Giovanna ha gli occhi chiari e la erre moscia. Gestisce a Napoli o giù di lì una specie di circolo ricreativo per puppies, più che un dopo-scuola si direbbe un alter-scuola. Accoglie bambini che altrimenti si perderebbero, lontani da ogni regola o esempio.
Una piccola comunità il cui fragile equilibrio è messo alla prova quando Giovanna accetta di accogliere nella baracca al centro del campo Maria e Rita, moglie e figlia di un latitante che a lungo ha soffocato il quartiere e i suoi abitanti.
Nella frontiera dove la differenza tra legalità e illegalità è solo ortografia, l’unico codice che resiste è quello tribale delle faide e delle spirali di odio e diffidenza che stritolano i figli nelle colpe dei padri.

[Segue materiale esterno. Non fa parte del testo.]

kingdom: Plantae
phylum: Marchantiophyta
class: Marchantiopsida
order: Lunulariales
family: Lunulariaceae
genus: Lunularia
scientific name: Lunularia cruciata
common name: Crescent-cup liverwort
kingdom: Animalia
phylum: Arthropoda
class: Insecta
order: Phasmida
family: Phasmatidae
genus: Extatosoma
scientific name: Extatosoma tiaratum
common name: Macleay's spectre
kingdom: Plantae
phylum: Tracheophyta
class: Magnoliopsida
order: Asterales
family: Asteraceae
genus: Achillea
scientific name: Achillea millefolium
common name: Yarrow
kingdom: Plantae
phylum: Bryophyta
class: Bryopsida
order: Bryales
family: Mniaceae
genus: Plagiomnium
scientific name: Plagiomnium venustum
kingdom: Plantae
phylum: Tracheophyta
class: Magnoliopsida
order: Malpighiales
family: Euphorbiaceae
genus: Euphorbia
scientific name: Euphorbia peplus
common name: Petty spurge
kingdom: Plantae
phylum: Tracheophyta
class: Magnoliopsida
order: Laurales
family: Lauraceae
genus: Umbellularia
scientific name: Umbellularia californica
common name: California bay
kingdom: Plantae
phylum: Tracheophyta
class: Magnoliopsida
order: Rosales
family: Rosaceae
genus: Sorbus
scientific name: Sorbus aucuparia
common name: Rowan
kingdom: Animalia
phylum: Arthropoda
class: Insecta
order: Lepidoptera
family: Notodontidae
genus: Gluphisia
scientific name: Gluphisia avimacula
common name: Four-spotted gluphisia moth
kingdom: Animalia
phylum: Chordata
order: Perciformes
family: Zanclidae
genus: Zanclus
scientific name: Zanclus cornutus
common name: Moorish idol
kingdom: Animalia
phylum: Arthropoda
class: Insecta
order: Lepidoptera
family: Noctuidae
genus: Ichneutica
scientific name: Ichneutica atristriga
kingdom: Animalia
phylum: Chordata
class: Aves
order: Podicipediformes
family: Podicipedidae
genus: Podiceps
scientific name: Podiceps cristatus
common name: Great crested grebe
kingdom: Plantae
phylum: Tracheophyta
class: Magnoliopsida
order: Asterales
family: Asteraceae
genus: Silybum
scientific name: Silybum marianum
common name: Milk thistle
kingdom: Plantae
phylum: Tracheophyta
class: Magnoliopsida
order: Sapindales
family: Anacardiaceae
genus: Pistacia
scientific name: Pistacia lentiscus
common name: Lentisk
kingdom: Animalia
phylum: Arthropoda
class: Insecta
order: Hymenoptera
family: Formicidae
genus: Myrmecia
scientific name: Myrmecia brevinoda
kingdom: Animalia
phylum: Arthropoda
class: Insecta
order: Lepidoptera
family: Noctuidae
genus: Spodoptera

Non è dato sapere chi sia davvero L’Intrusa del titolo, se la malcapitata e inquieta Maria o la stoica Giovanna, che si sforza di parlare una lingua cristallina e aliena ad una platea troppo spaventata per accettare di chiudere un occhio sulla discendenza dell’ultima arrivata.
In quelle lettere cancellate tra legale e illegale si smacchiano le speranze e le volontà di chi non fa sconti a nessuno per proteggere quello spigolo di stabilità su cui sente traballare tutta la vita.
Leonardo Di Costanzo firma un film estremamente verista, seguendo con lentezza e mano ferma i fatti che si srotolano senza strappi, come un filo caduto che apparentemente non porta da nessuna parte. Avvicinandosi ai personaggi si possono peró apprezzare dettagli e sfumature che svelano moti interiori dall’andatura incerta e dalla destinazione misteriosa.
Dopo “L’Ordine delle Cose” di Segre e “A Ciambra” di Carpignano, arriva un altro film italiano che si sporca le mani con l’ambiguità e la complessità con cui dovremmo fare più spesso i conti.
Viviamo in tempi difficili e nascondercelo non serve a niente. Ben vengano questi film un pó scomodi, dove non c’è morale, ma c’è la vita.